*INPUT*:
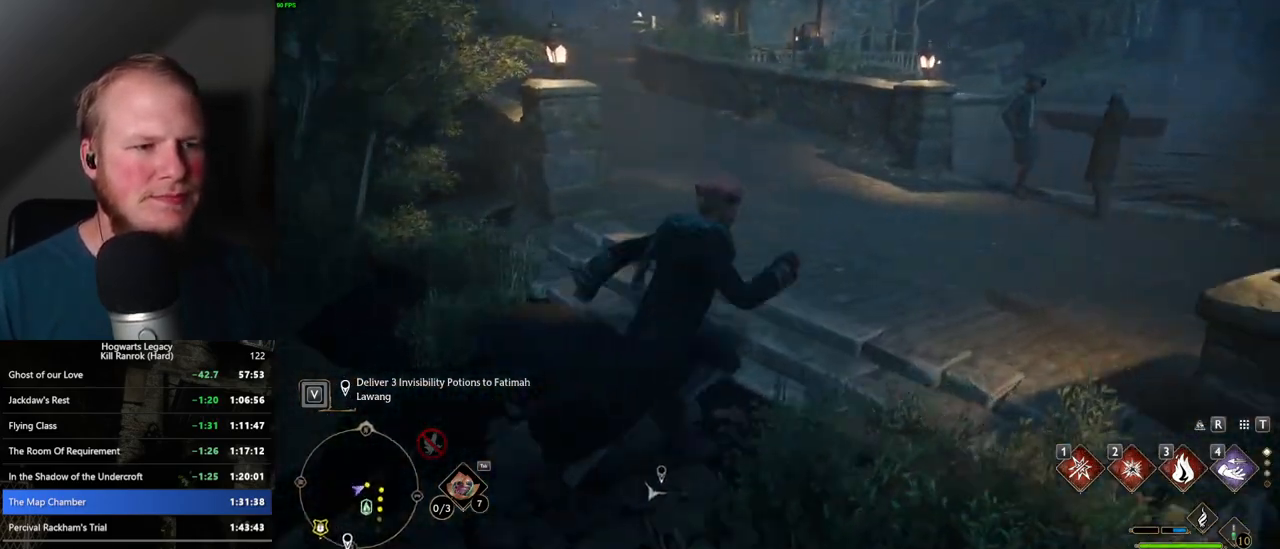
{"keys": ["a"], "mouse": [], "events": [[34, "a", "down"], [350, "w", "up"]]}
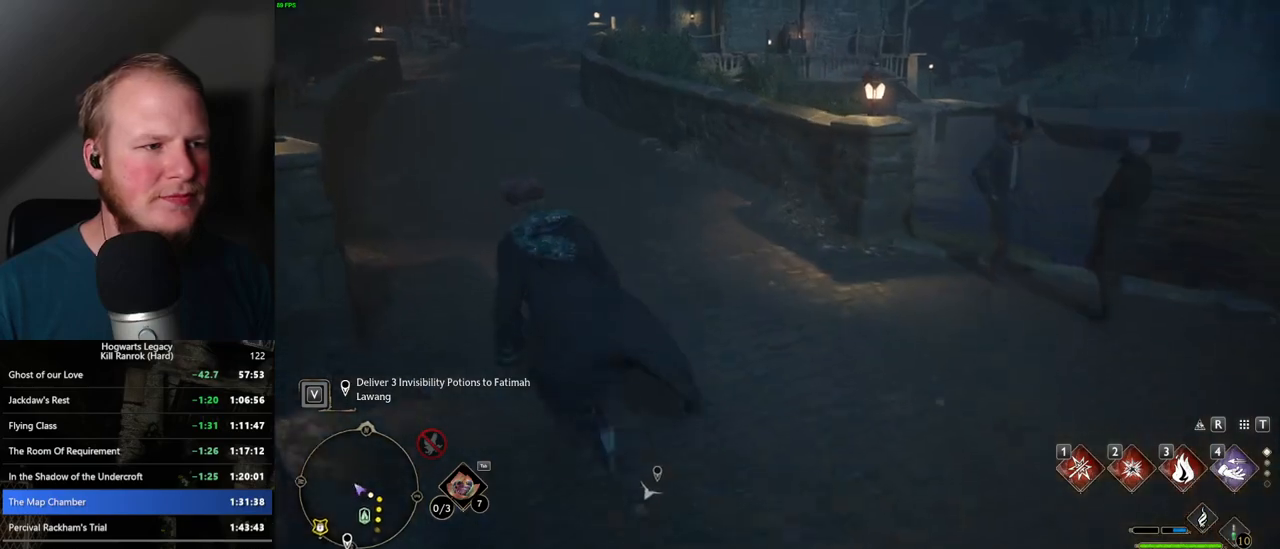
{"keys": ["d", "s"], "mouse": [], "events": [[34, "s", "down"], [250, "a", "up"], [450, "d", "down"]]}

* * *

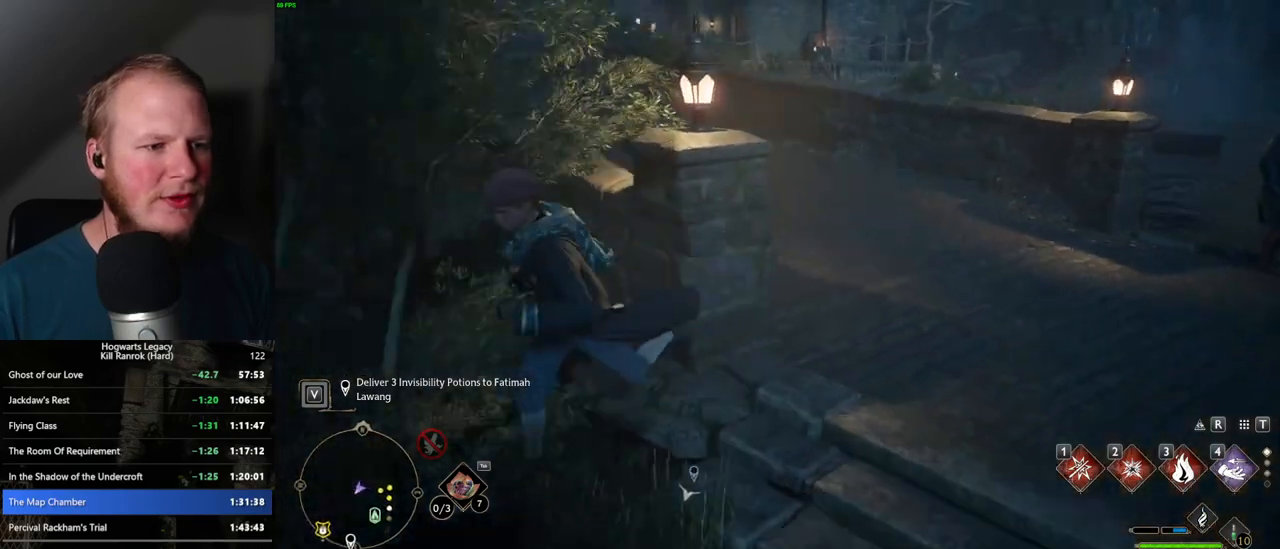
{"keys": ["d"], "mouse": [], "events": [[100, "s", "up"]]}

*WHAT IS BEING ASKED*:
This exercise requires the lines of the entries containing the string "down".

*YOUR RESPONSE*:
{"keys": ["a"], "mouse": [], "events": [[34, "a", "down"], [350, "w", "up"]]}
{"keys": ["d", "s"], "mouse": [], "events": [[34, "s", "down"], [250, "a", "up"], [450, "d", "down"]]}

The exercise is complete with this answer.